» **Your goal**
Copy out every line of the records below without changing a single character.

┌─ Dataset content

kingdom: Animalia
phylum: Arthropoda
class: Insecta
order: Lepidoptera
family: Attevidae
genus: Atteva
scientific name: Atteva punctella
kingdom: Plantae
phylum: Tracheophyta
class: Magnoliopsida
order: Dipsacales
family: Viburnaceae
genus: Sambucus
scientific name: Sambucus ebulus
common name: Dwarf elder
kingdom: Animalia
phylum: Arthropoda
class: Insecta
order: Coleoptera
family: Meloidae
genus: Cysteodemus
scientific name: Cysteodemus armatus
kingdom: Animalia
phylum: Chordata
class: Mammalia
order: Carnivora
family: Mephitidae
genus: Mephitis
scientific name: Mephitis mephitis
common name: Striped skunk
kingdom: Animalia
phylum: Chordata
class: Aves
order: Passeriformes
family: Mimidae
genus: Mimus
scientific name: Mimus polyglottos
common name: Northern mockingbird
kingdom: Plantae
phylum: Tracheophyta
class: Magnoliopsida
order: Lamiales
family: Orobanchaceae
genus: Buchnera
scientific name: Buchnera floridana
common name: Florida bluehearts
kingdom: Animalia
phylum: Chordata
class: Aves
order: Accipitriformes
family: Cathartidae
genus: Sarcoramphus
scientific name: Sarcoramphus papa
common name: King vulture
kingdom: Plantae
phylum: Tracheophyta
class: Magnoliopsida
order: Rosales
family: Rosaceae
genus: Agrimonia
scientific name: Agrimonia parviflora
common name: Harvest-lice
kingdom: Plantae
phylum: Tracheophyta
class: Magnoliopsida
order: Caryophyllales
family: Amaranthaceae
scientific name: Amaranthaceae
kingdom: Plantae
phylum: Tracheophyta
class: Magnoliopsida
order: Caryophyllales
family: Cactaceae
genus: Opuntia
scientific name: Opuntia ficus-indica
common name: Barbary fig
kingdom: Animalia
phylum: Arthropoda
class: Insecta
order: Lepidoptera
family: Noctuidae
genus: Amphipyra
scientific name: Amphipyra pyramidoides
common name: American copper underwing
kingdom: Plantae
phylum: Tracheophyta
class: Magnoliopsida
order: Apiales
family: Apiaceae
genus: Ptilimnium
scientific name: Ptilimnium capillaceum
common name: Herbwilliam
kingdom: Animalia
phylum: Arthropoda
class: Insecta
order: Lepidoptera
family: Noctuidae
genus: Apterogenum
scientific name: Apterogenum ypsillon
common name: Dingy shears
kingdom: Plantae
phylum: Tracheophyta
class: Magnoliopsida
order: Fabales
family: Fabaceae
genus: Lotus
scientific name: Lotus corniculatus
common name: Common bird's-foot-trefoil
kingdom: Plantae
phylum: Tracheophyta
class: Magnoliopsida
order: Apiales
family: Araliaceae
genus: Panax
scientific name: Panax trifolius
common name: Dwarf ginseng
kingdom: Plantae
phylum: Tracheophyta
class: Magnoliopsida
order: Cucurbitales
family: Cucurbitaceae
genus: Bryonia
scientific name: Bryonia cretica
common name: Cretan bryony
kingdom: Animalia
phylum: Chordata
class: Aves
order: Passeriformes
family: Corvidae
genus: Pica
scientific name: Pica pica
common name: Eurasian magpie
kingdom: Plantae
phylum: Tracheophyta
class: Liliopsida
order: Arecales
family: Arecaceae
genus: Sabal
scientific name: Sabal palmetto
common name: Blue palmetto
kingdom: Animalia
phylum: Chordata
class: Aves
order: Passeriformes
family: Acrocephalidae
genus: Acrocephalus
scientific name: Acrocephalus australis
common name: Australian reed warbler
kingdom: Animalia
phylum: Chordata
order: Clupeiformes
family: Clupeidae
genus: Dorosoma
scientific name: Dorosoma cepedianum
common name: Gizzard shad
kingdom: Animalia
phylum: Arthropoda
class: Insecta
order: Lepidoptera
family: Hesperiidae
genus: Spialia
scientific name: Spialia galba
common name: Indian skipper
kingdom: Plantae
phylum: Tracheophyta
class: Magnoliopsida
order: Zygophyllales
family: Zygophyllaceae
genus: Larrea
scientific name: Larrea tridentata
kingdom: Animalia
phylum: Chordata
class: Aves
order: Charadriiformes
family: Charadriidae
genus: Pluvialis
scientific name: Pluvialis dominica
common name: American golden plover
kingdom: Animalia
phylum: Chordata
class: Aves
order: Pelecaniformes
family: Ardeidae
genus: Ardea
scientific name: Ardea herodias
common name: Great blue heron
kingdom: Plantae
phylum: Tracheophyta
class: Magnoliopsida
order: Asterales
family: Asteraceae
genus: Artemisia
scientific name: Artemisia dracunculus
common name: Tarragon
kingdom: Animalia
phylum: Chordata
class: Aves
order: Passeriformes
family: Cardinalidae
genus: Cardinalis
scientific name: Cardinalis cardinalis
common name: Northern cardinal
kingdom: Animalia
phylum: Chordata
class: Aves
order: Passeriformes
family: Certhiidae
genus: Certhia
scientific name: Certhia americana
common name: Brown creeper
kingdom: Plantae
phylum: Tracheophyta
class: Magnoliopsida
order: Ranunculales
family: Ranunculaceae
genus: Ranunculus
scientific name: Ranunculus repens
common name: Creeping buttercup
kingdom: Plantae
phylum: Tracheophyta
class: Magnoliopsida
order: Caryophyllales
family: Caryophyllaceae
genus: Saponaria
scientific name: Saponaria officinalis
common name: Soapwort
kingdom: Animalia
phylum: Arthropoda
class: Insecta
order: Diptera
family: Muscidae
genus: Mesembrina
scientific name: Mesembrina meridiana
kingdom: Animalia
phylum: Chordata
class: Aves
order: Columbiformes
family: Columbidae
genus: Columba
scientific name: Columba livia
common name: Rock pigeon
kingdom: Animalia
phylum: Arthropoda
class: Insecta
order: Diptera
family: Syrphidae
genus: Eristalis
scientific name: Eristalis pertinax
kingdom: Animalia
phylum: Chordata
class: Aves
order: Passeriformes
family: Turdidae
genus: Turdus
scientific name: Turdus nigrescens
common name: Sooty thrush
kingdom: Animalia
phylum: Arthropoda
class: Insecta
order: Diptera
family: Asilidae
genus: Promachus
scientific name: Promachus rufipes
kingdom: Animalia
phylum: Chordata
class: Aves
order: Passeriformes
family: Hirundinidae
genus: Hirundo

└─

» **Complete output**
kingdom: Animalia
phylum: Arthropoda
class: Insecta
order: Lepidoptera
family: Attevidae
genus: Atteva
scientific name: Atteva punctella
kingdom: Plantae
phylum: Tracheophyta
class: Magnoliopsida
order: Dipsacales
family: Viburnaceae
genus: Sambucus
scientific name: Sambucus ebulus
common name: Dwarf elder
kingdom: Animalia
phylum: Arthropoda
class: Insecta
order: Coleoptera
family: Meloidae
genus: Cysteodemus
scientific name: Cysteodemus armatus
kingdom: Animalia
phylum: Chordata
class: Mammalia
order: Carnivora
family: Mephitidae
genus: Mephitis
scientific name: Mephitis mephitis
common name: Striped skunk
kingdom: Animalia
phylum: Chordata
class: Aves
order: Passeriformes
family: Mimidae
genus: Mimus
scientific name: Mimus polyglottos
common name: Northern mockingbird
kingdom: Plantae
phylum: Tracheophyta
class: Magnoliopsida
order: Lamiales
family: Orobanchaceae
genus: Buchnera
scientific name: Buchnera floridana
common name: Florida bluehearts
kingdom: Animalia
phylum: Chordata
class: Aves
order: Accipitriformes
family: Cathartidae
genus: Sarcoramphus
scientific name: Sarcoramphus papa
common name: King vulture
kingdom: Plantae
phylum: Tracheophyta
class: Magnoliopsida
order: Rosales
family: Rosaceae
genus: Agrimonia
scientific name: Agrimonia parviflora
common name: Harvest-lice
kingdom: Plantae
phylum: Tracheophyta
class: Magnoliopsida
order: Caryophyllales
family: Amaranthaceae
scientific name: Amaranthaceae
kingdom: Plantae
phylum: Tracheophyta
class: Magnoliopsida
order: Caryophyllales
family: Cactaceae
genus: Opuntia
scientific name: Opuntia ficus-indica
common name: Barbary fig
kingdom: Animalia
phylum: Arthropoda
class: Insecta
order: Lepidoptera
family: Noctuidae
genus: Amphipyra
scientific name: Amphipyra pyramidoides
common name: American copper underwing
kingdom: Plantae
phylum: Tracheophyta
class: Magnoliopsida
order: Apiales
family: Apiaceae
genus: Ptilimnium
scientific name: Ptilimnium capillaceum
common name: Herbwilliam
kingdom: Animalia
phylum: Arthropoda
class: Insecta
order: Lepidoptera
family: Noctuidae
genus: Apterogenum
scientific name: Apterogenum ypsillon
common name: Dingy shears
kingdom: Plantae
phylum: Tracheophyta
class: Magnoliopsida
order: Fabales
family: Fabaceae
genus: Lotus
scientific name: Lotus corniculatus
common name: Common bird's-foot-trefoil
kingdom: Plantae
phylum: Tracheophyta
class: Magnoliopsida
order: Apiales
family: Araliaceae
genus: Panax
scientific name: Panax trifolius
common name: Dwarf ginseng
kingdom: Plantae
phylum: Tracheophyta
class: Magnoliopsida
order: Cucurbitales
family: Cucurbitaceae
genus: Bryonia
scientific name: Bryonia cretica
common name: Cretan bryony
kingdom: Animalia
phylum: Chordata
class: Aves
order: Passeriformes
family: Corvidae
genus: Pica
scientific name: Pica pica
common name: Eurasian magpie
kingdom: Plantae
phylum: Tracheophyta
class: Liliopsida
order: Arecales
family: Arecaceae
genus: Sabal
scientific name: Sabal palmetto
common name: Blue palmetto
kingdom: Animalia
phylum: Chordata
class: Aves
order: Passeriformes
family: Acrocephalidae
genus: Acrocephalus
scientific name: Acrocephalus australis
common name: Australian reed warbler
kingdom: Animalia
phylum: Chordata
order: Clupeiformes
family: Clupeidae
genus: Dorosoma
scientific name: Dorosoma cepedianum
common name: Gizzard shad
kingdom: Animalia
phylum: Arthropoda
class: Insecta
order: Lepidoptera
family: Hesperiidae
genus: Spialia
scientific name: Spialia galba
common name: Indian skipper
kingdom: Plantae
phylum: Tracheophyta
class: Magnoliopsida
order: Zygophyllales
family: Zygophyllaceae
genus: Larrea
scientific name: Larrea tridentata
kingdom: Animalia
phylum: Chordata
class: Aves
order: Charadriiformes
family: Charadriidae
genus: Pluvialis
scientific name: Pluvialis dominica
common name: American golden plover
kingdom: Animalia
phylum: Chordata
class: Aves
order: Pelecaniformes
family: Ardeidae
genus: Ardea
scientific name: Ardea herodias
common name: Great blue heron
kingdom: Plantae
phylum: Tracheophyta
class: Magnoliopsida
order: Asterales
family: Asteraceae
genus: Artemisia
scientific name: Artemisia dracunculus
common name: Tarragon
kingdom: Animalia
phylum: Chordata
class: Aves
order: Passeriformes
family: Cardinalidae
genus: Cardinalis
scientific name: Cardinalis cardinalis
common name: Northern cardinal
kingdom: Animalia
phylum: Chordata
class: Aves
order: Passeriformes
family: Certhiidae
genus: Certhia
scientific name: Certhia americana
common name: Brown creeper
kingdom: Plantae
phylum: Tracheophyta
class: Magnoliopsida
order: Ranunculales
family: Ranunculaceae
genus: Ranunculus
scientific name: Ranunculus repens
common name: Creeping buttercup
kingdom: Plantae
phylum: Tracheophyta
class: Magnoliopsida
order: Caryophyllales
family: Caryophyllaceae
genus: Saponaria
scientific name: Saponaria officinalis
common name: Soapwort
kingdom: Animalia
phylum: Arthropoda
class: Insecta
order: Diptera
family: Muscidae
genus: Mesembrina
scientific name: Mesembrina meridiana
kingdom: Animalia
phylum: Chordata
class: Aves
order: Columbiformes
family: Columbidae
genus: Columba
scientific name: Columba livia
common name: Rock pigeon
kingdom: Animalia
phylum: Arthropoda
class: Insecta
order: Diptera
family: Syrphidae
genus: Eristalis
scientific name: Eristalis pertinax
kingdom: Animalia
phylum: Chordata
class: Aves
order: Passeriformes
family: Turdidae
genus: Turdus
scientific name: Turdus nigrescens
common name: Sooty thrush
kingdom: Animalia
phylum: Arthropoda
class: Insecta
order: Diptera
family: Asilidae
genus: Promachus
scientific name: Promachus rufipes
kingdom: Animalia
phylum: Chordata
class: Aves
order: Passeriformes
family: Hirundinidae
genus: Hirundo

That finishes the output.